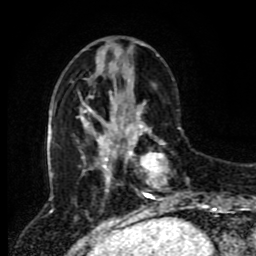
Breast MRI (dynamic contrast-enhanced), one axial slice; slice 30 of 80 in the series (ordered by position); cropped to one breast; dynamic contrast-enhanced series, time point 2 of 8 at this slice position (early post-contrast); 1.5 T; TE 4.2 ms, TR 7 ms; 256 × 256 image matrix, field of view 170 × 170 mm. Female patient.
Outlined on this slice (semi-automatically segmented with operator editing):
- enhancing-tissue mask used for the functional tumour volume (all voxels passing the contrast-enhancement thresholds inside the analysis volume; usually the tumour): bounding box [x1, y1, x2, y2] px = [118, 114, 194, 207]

-- -- --

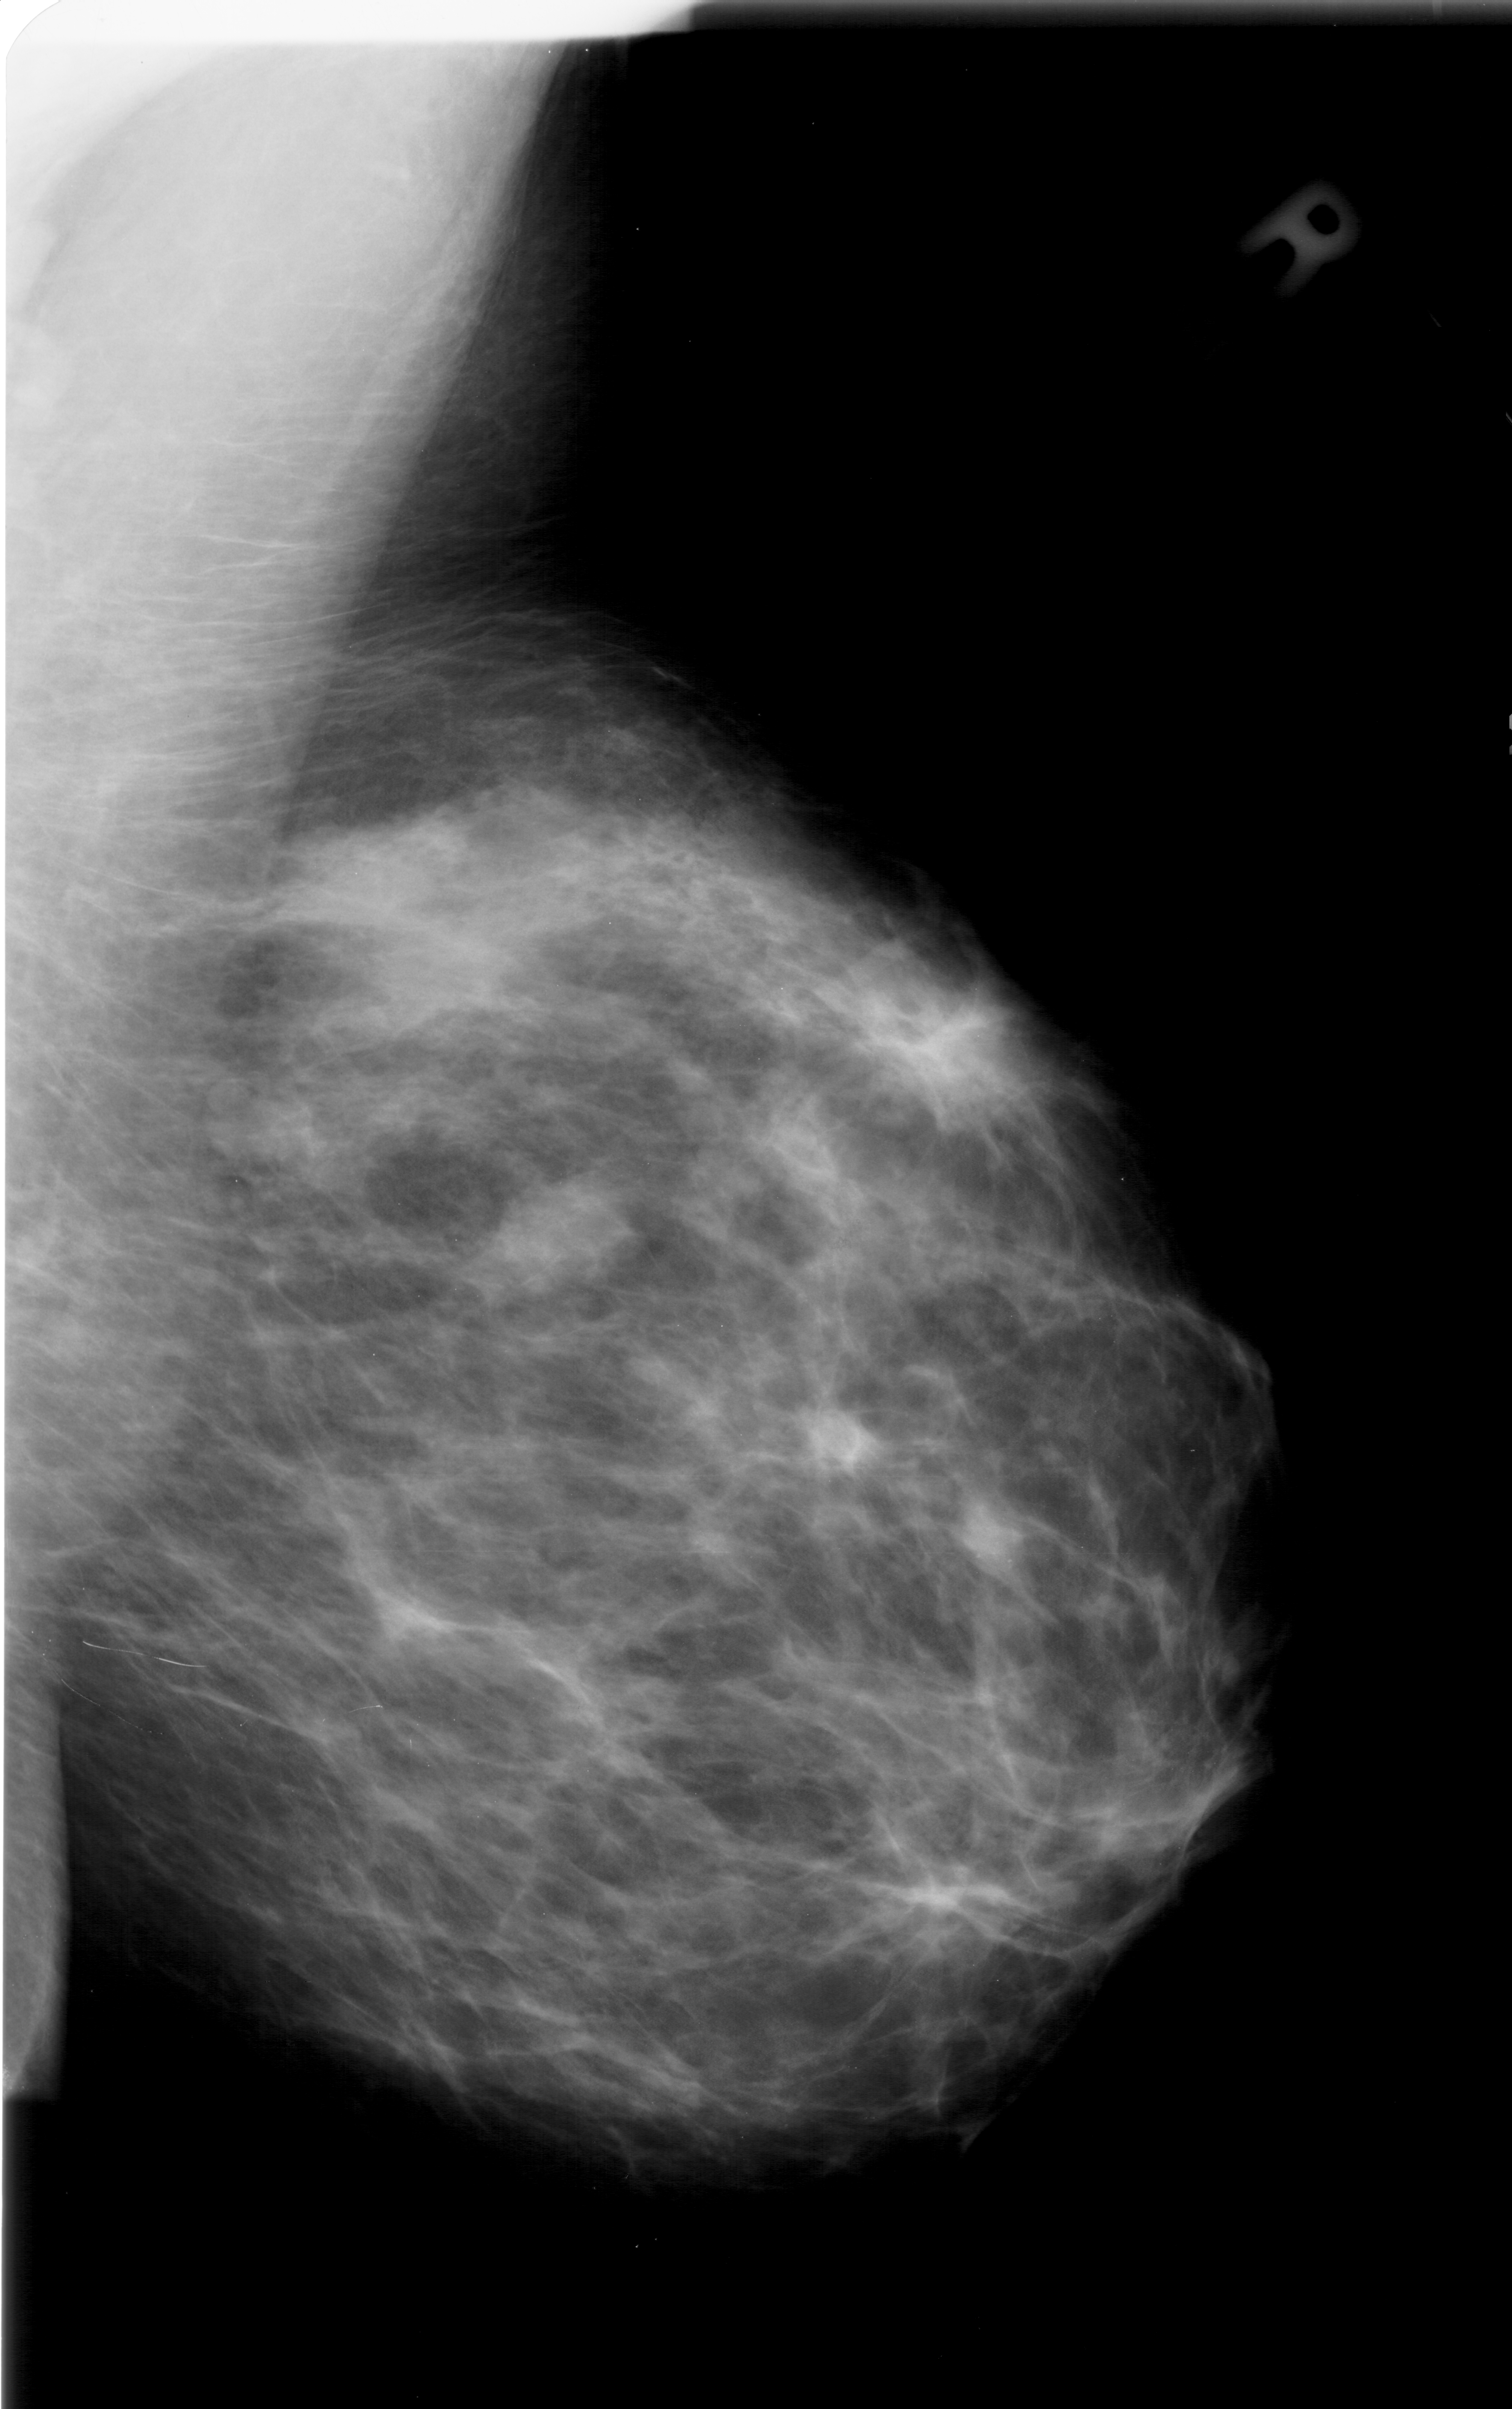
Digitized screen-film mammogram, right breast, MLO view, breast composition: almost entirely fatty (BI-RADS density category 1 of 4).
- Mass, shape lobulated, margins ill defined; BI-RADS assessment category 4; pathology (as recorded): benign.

-- -- --

Brief:
Each line in the data where the string "contrast" occurs should be identified and copied.

Task output:
Breast MRI (dynamic contrast-enhanced), one axial slice; slice 30 of 80 in the series (ordered by position); cropped to one breast; dynamic contrast-enhanced series, time point 2 of 8 at this slice position (early post-contrast); 1.5 T; TE 4.2 ms, TR 7 ms; 256 × 256 image matrix, field of view 170 × 170 mm. Female patient.
- enhancing-tissue mask used for the functional tumour volume (all voxels passing the contrast-enhancement thresholds inside the analysis volume; usually the tumour): bounding box [x1, y1, x2, y2] px = [118, 114, 194, 207]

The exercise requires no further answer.